You can hardly get Grade B maple syrup here. The only kind I've found is in a 750ml bottle and costs $50. I did buy it once and it was amazing, but $50?

Made the best maple-walnut ice cream ever, though. Grade A stuff would have maybe had a faint maple taste, but the Grade B gave it an unmistakable rich, mapley flavour.


----------



## tbone_kneegrabber (Oct 16, 2007)

The only info I could find about this lead me to believe that they used to get Grade A from a producer and now they get Grade B. That they probably pulled all the old ones off the shelf before putting the new stuff out. It was "grade A amber" which frankly wouldn't be able to tell you whether grade A, grade A amber, or grade A dark was closer to to grade B. There isn't an international standard for grading and it is all about taste not quality.

I prefer B and when I can find C or D I'm thrilled!

That article says something along the lines that if someone bought this product they'd never buy maple syrup again?!!!??! I don't know anyone irl that chooses grade A everyone I know wants B. It is way more mapley.
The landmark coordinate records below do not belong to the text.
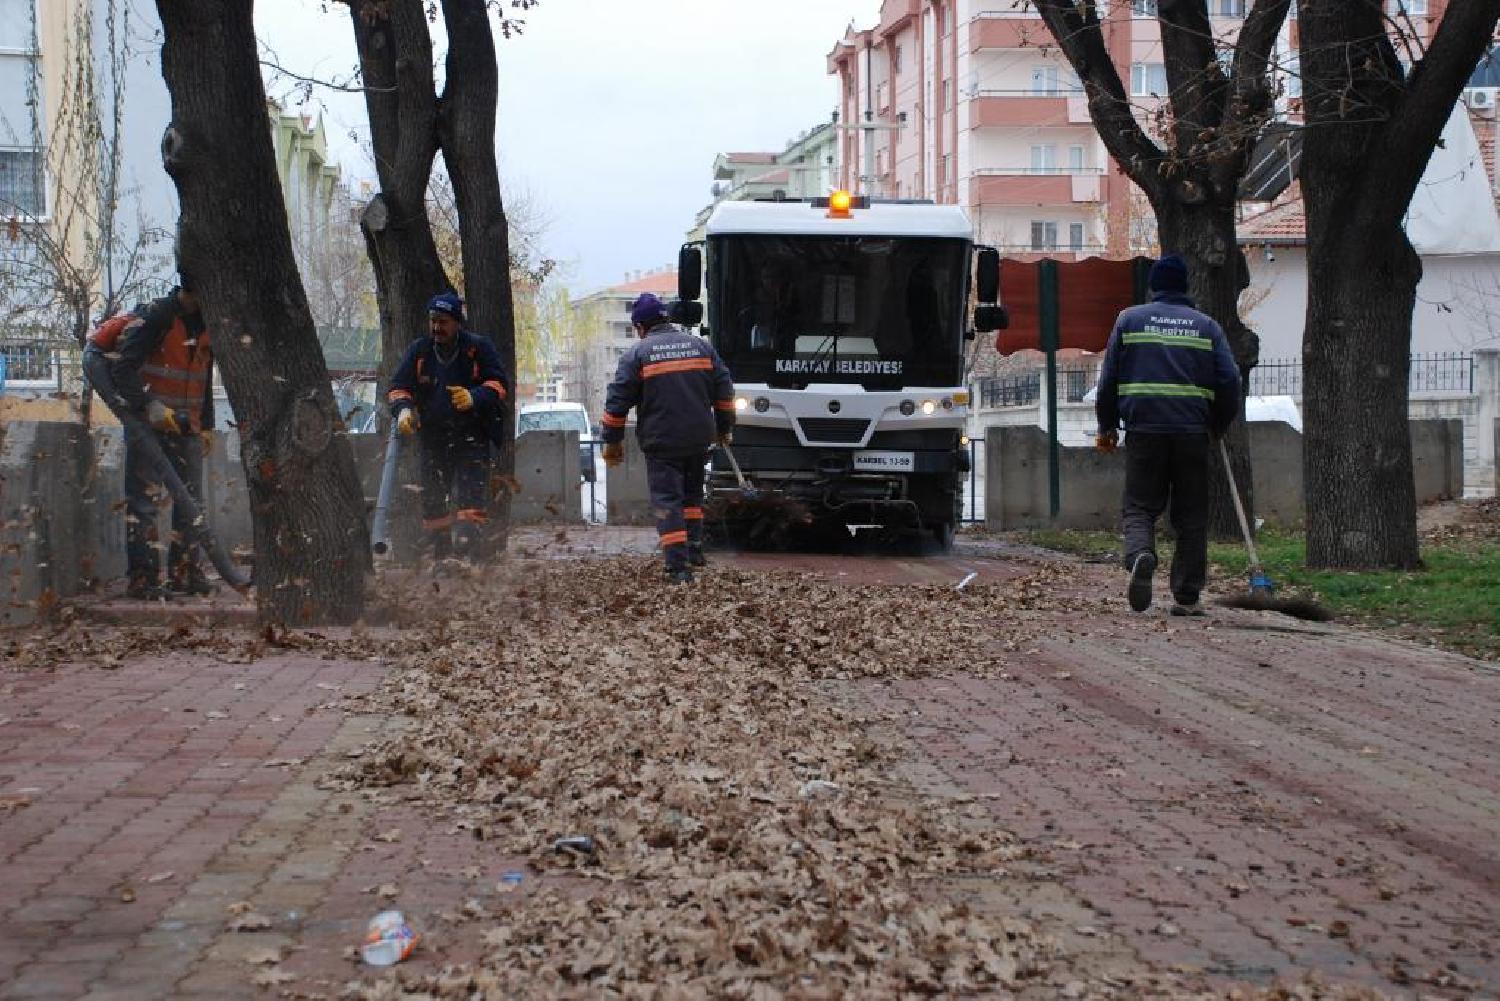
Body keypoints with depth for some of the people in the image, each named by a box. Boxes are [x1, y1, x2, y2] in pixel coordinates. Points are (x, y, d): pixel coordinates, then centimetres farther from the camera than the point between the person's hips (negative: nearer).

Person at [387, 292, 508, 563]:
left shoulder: (478, 348, -2)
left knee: (469, 498, -16)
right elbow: (398, 386, 7)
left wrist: (475, 397, -21)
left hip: (472, 438, -4)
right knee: (433, 502, 7)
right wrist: (403, 408, -15)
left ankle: (469, 556, -20)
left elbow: (498, 383, -1)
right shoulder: (419, 350, 6)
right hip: (433, 438, 4)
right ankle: (440, 557, 18)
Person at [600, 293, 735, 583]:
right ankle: (694, 550, 27)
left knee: (667, 501, -3)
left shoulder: (637, 354, -5)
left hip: (661, 442, -4)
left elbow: (617, 401, -6)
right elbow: (724, 388, 11)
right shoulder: (700, 346, 8)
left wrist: (612, 441, 2)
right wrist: (724, 428, 21)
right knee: (692, 493, 24)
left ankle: (679, 567, -13)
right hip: (699, 439, 4)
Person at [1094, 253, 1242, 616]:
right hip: (1192, 432, 1)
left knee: (1139, 506, 4)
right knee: (1191, 516, 8)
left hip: (1144, 429, -1)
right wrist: (1218, 427, 19)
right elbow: (1229, 381, 5)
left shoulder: (1129, 319, 8)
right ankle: (1186, 597, 5)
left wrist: (1107, 427, 15)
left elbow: (1108, 378, 6)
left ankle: (1140, 555, -27)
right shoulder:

If you just want sugar syrup than fancy grade or A is for you.


----------



## 4lilfarmers (Feb 9, 2006)

I didn't read all of these responses, but in response to one comment about grade A being "refined", it's not processed any differently than grades b or c.  I'm guessing that by commercial grade, they are referring to grade c...which is usually sold as cooking grade or used in baking b/c of the intense maple flavor.  there is nothing "wrong" with it, it's just the very last of the season for some sugarmakers. 
 
we boil our own syrup on our farm and prefer grade b (for ourselves) b/c of the stronger maple flavor. 
 
i'm sure there isn't anything wrong with the syrup from tj, if it's only recalled due to what grade it is...it actually probably has the more minerals and less sugar content than whatever grade it was marketed as...


----------